The Court finds there were reasonable grounds for this appeal.
It is ordered that a special mandate issue out of this Court directing the Scioto County
Common Pleas Court to carry this judgment into execution.
If a stay of execution of sentence and release upon bail has been previously granted, it is
continued for a period of 60 days upon the bail previously posted. The purpose of said stay is to
allow appellant to file with the Ohio Supreme Court an application for a stay during the
pendency of the proceedings in that court. The stay as herein continued will terminate at the
expiration of the 60-day period.
The stay will also terminate if appellant fails to file a notice of appeal with the Ohio
Supreme Court in the 45-day period pursuant to Rule II, Sec. 2 of the Rules of Practice of the
Ohio Supreme Court. Additionally, if the Ohio Supreme Court dismisses the appeal prior to the
expiration of said 60 days, the stay will terminate as of the date of such dismissal.

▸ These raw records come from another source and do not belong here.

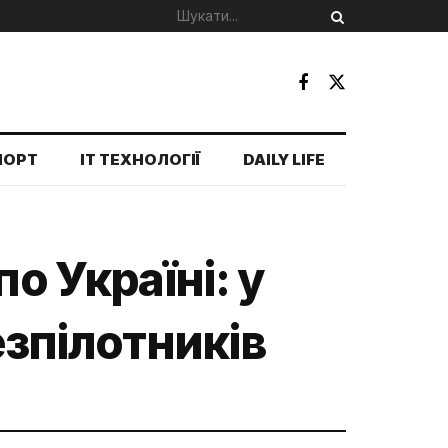
ПОРТ
IT ТЕХНОЛОГІЇ
DAILY LIFE
о Україні: у
езпілотників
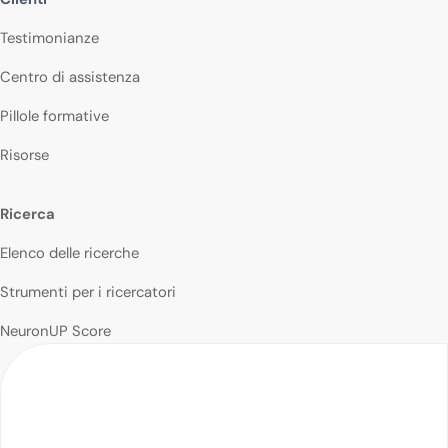
Testimonianze
Centro di assistenza
Pillole formative
Risorse
Ricerca
Elenco delle ricerche
Strumenti per i ricercatori
NeuronUP Score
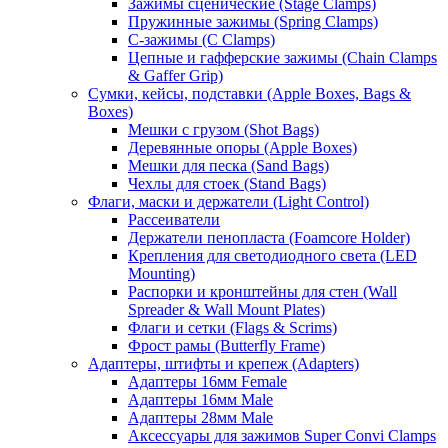
Зажимы сценические (Stage Clamps)
Пружинные зажимы (Spring Clamps)
С-зажимы (C Clamps)
Цепные и гафферские зажимы (Chain Clamps
& Gaffer Grip)
Сумки, кейсы, подставки (Apple Boxes, Bags &
Boxes)
Мешки с грузом (Shot Bags)
Деревянные опоры (Apple Boxes)
Мешки для песка (Sand Bags)
Чехлы для стоек (Stand Bags)
Флаги, маски и держатели (Light Control)
Рассеиватели
Держатели пенопласта (Foamcore Holder)
Крепления для светодиодного света (LED
Mounting)
Распорки и кронштейны для стен (Wall
Spreader & Wall Mount Plates)
Флаги и сетки (Flags & Scrims)
Фрост рамы (Butterfly Frame)
Адаптеры, штифты и крепеж (Adapters)
Адаптеры 16мм Female
Адаптеры 16мм Male
Адаптеры 28мм Male
Аксессуары для зажимов Super Convi Clamps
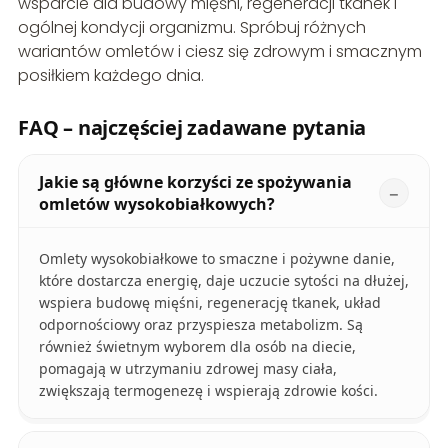
wsparcie dla budowy mięśni, regeneracji tkanek i
ogólnej kondycji organizmu. Spróbuj różnych
wariantów omletów i ciesz się zdrowym i smacznym
posiłkiem każdego dnia.
FAQ – najczęściej zadawane pytania
Jakie są główne korzyści ze spożywania
omletów wysokobiałkowych?
Omlety wysokobiałkowe to smaczne i pożywne danie,
które dostarcza energię, daje uczucie sytości na dłużej,
wspiera budowę mięśni, regenerację tkanek, układ
odpornościowy oraz przyspiesza metabolizm. Są
również świetnym wyborem dla osób na diecie,
pomagają w utrzymaniu zdrowej masy ciała,
zwiększają termogenezę i wspierają zdrowie kości.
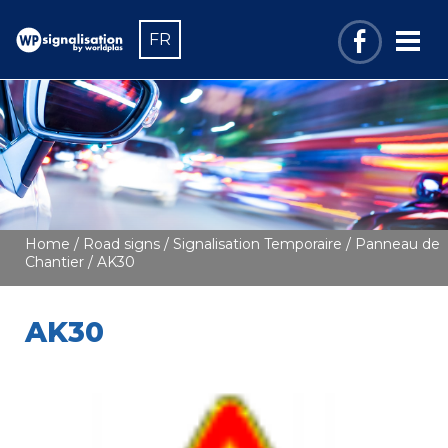
FR
Home
/
Road signs
/
Signalisation Temporaire
/
Panneau de
Chantier
/ AK30
AK30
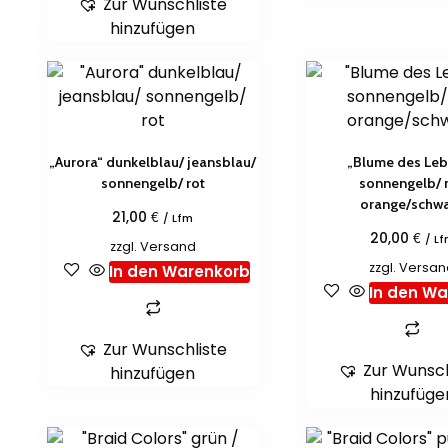
Zur Wunschliste
hinzufügen
„Aurora“ dunkelblau/ jeansblau/
„Blume des Le
sonnengelb/ rot
sonnengelb/ 
orange/schw
€
21,00
/ Lfm
€
20,00
/ L
zzgl.
Versand
zzgl.
Versan
In den Warenkorb
In den W
Zur Wunschliste
Zur Wunsch
hinzufügen
hinzufüge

A certified copy of this entry shall constitute that mandate pursuant to Rule 27 of the
Rules of Appellate Procedure.
Hess, J. & Wilkin, J.: Concur in Judgment & Opinion
For the Court
BY:__________________________
Peter B. Abele, Judge
NOTICE TO COUNSEL
Pursuant to Local Rule No. 14, this document constitutes a final judgment entry and the
time period for further appeal commences from the date of filing with the clerk.